D.C. Landlords Discriminate a Lot Less Than They Used To
Think it's hard to find housing in the District? Try doing it on a Section 8 voucher.
The approximately 11,000 low-income D.C. residents on housing choice vouchers, which cover their rent beyond the 30 percent of their income that they pay, face persistent discrimination from landlords and property managers. According to a study released yesterday by the Equal Rights Center, 28 percent of voucher holders faced were subject to discrimination in their housing search.
And that's something to celebrate.
The ERC conducted similar studies in 2005 and 2010. The 2005 study found that 61 percent of voucher holders faced discrimination, defined as "outright refusal to accept vouchers, limiting the use of the voucher, imposing different terms or conditions for voucher holders, or imposing limitations that would effectively bar voucher holders from obtaining the housing." The 2010 study reported a drop to 45 percent. The latest investigation was conducted between July 2011 and January 2013 and had trained ERC testers call 90 properties pretending to be voucher holders.
Discrimination was highest in Northeast at 36 percent, though it's just marginally higher than in Northwest and Southeast.

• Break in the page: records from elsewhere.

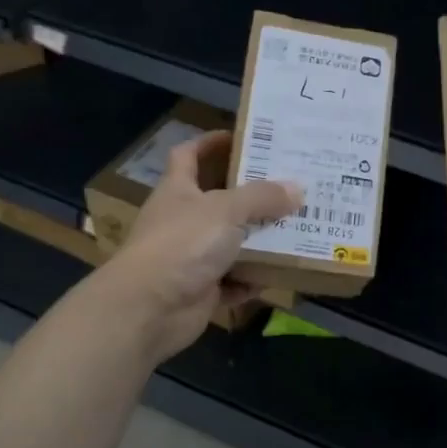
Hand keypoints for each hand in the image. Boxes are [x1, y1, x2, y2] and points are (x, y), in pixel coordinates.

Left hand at [100, 131, 301, 361]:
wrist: (149, 309)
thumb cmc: (182, 244)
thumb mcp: (226, 210)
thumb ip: (262, 197)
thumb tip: (297, 188)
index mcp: (179, 190)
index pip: (189, 155)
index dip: (211, 143)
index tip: (243, 138)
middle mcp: (183, 220)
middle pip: (220, 200)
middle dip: (253, 195)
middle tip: (290, 185)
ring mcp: (191, 256)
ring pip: (232, 242)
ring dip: (260, 240)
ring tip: (297, 229)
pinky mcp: (202, 289)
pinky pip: (235, 280)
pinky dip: (253, 279)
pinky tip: (278, 273)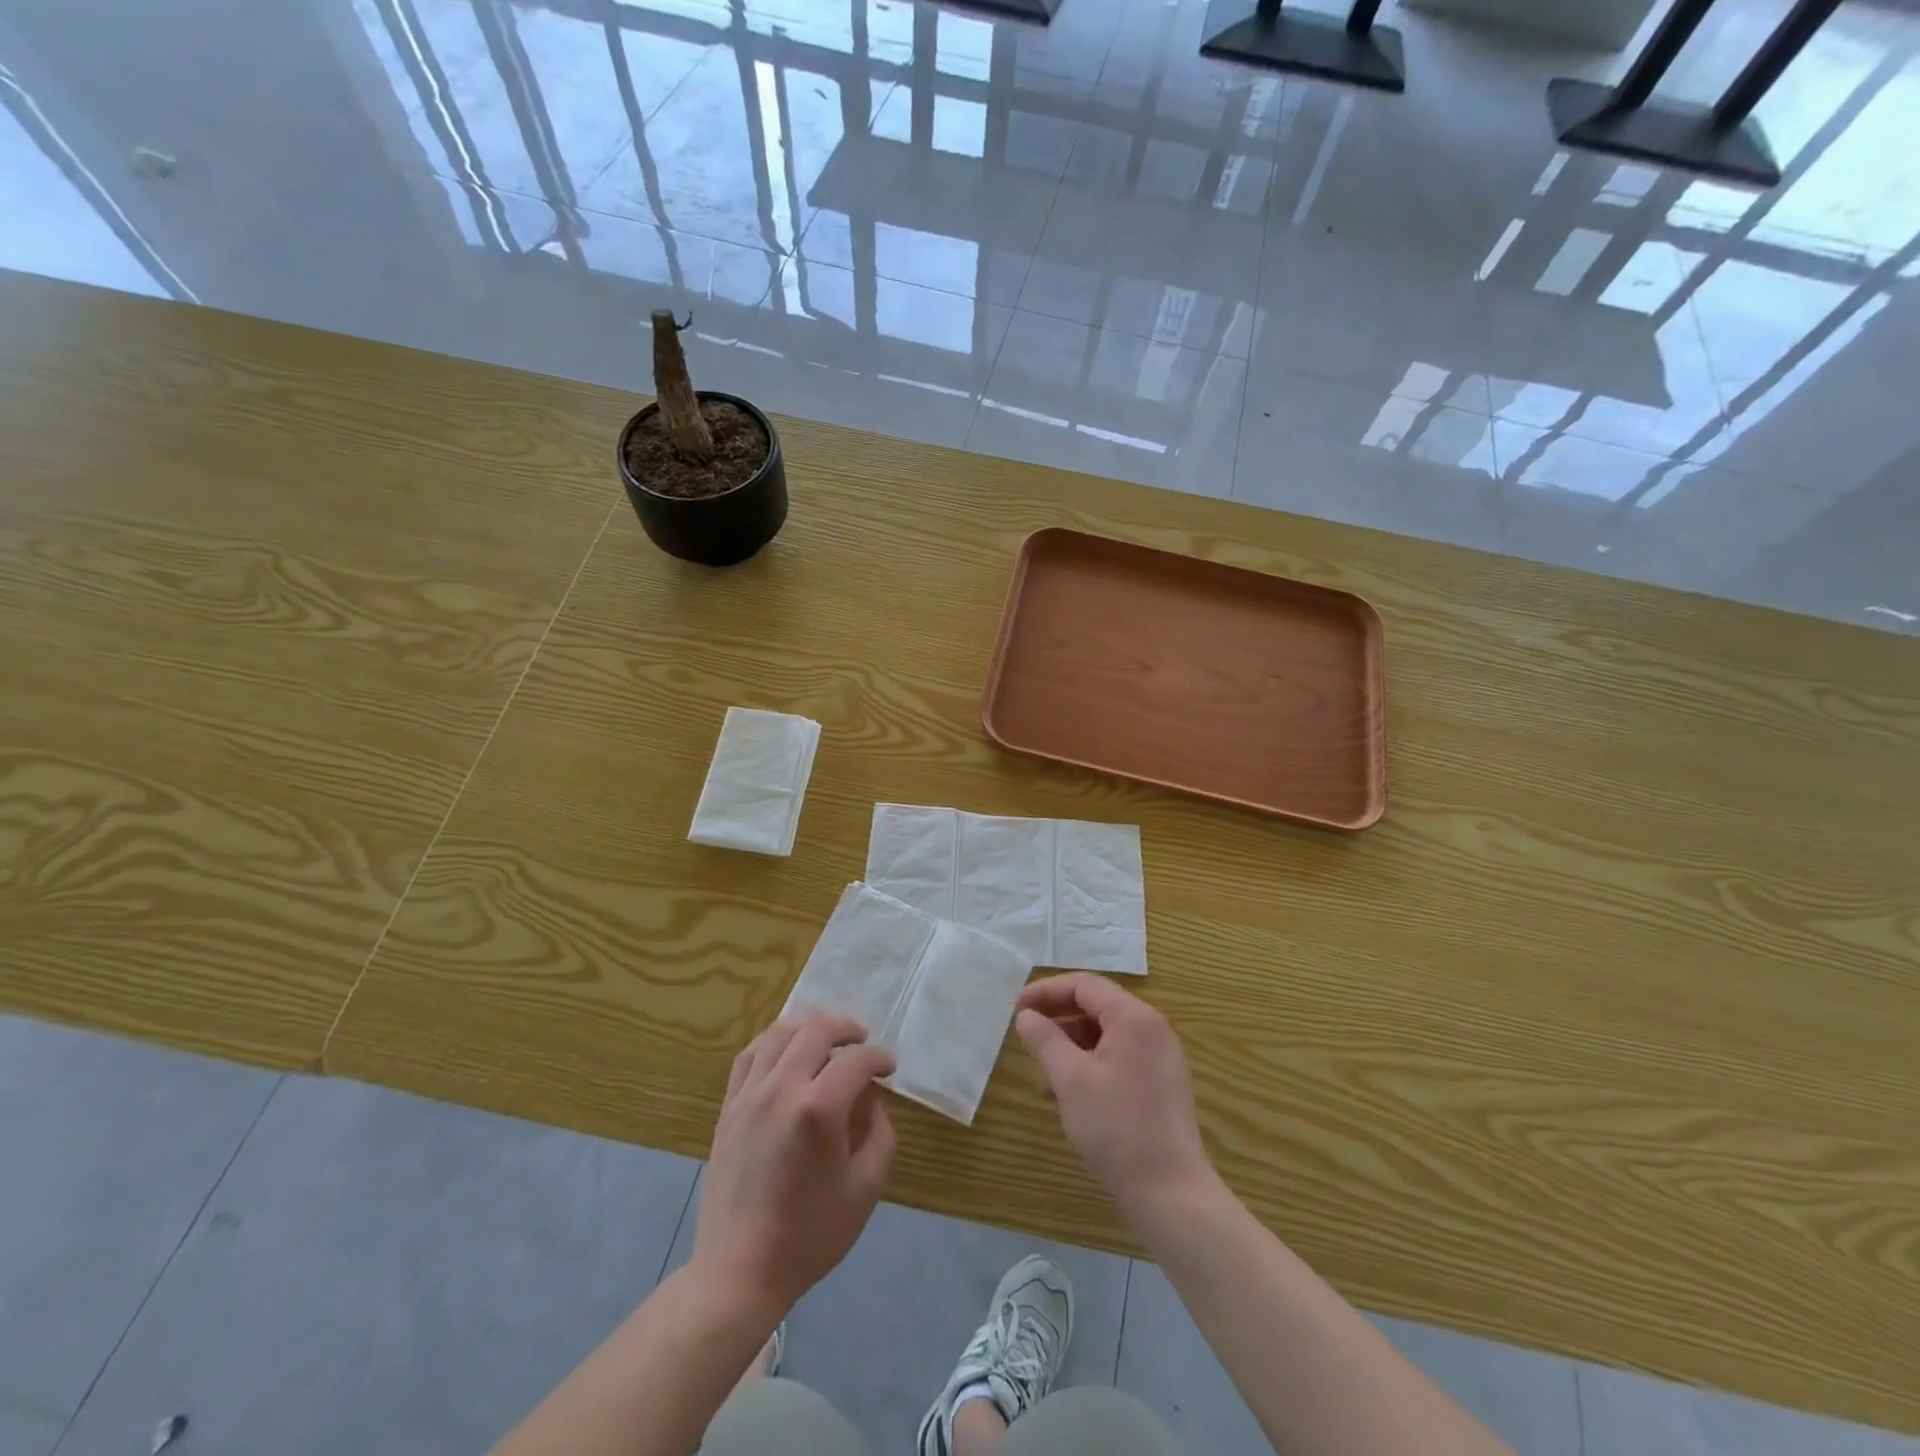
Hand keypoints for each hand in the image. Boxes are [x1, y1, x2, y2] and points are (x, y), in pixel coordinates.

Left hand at [692, 1012, 897, 1317]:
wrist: (739, 1271)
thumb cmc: (809, 1235)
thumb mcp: (865, 1190)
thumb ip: (881, 1136)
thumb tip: (874, 1102)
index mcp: (818, 1109)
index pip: (856, 1060)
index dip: (879, 1058)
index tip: (889, 1070)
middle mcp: (781, 1088)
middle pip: (816, 1030)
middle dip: (846, 1028)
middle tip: (862, 1041)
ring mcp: (749, 1095)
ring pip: (780, 1032)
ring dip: (809, 1026)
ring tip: (827, 1036)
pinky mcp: (729, 1107)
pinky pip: (750, 1054)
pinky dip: (773, 1040)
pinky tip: (786, 1050)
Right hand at [1016, 974, 1214, 1216]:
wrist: (1170, 1194)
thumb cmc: (1117, 1129)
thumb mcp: (1070, 1080)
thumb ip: (1045, 1040)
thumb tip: (1025, 1016)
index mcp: (1134, 1018)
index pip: (1084, 985)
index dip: (1046, 992)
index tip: (1015, 1009)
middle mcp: (1152, 1029)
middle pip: (1097, 1006)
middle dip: (1058, 1018)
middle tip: (1024, 1035)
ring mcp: (1160, 1058)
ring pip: (1106, 1035)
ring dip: (1071, 1044)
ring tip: (1042, 1072)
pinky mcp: (1161, 1085)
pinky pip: (1119, 1058)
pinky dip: (1090, 1064)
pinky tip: (1068, 1094)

All four housing providers in Southwest accepted the vouchers.
So what's the reason for the decline? According to ERC Executive Director Don Kahl, it's ERC's "focused education and outreach," including collaboration with the D.C. Office of Human Rights and work with voucher holders and landlords. ERC, he says, worked with "scores, if not into the hundreds" of landlords. Kahl says ERC was also sometimes forced to take enforcement action against landlords, through complaints with the Office of Human Rights and lawsuits.
But there's likely a second factor here: the recession. The study was conducted in 2011 and 2012, a time when high unemployment and a volatile economy meant that market renters weren't so reliable. So landlords may have realized that a monthly payment from the federal government for voucher tenants wasn't such a bad deal.
"I’ve never really tried to put myself in the mind of a landlord or a management company, but we’ve always thought there were definite advantages to landlords participating in the housing choice voucher payment for the very reason you mentioned," Kahl says. "Our anecdotal information has always been that housing choice voucher tenants tend to be very stable tenants. They stay longer than people who may hop from apartment to apartment."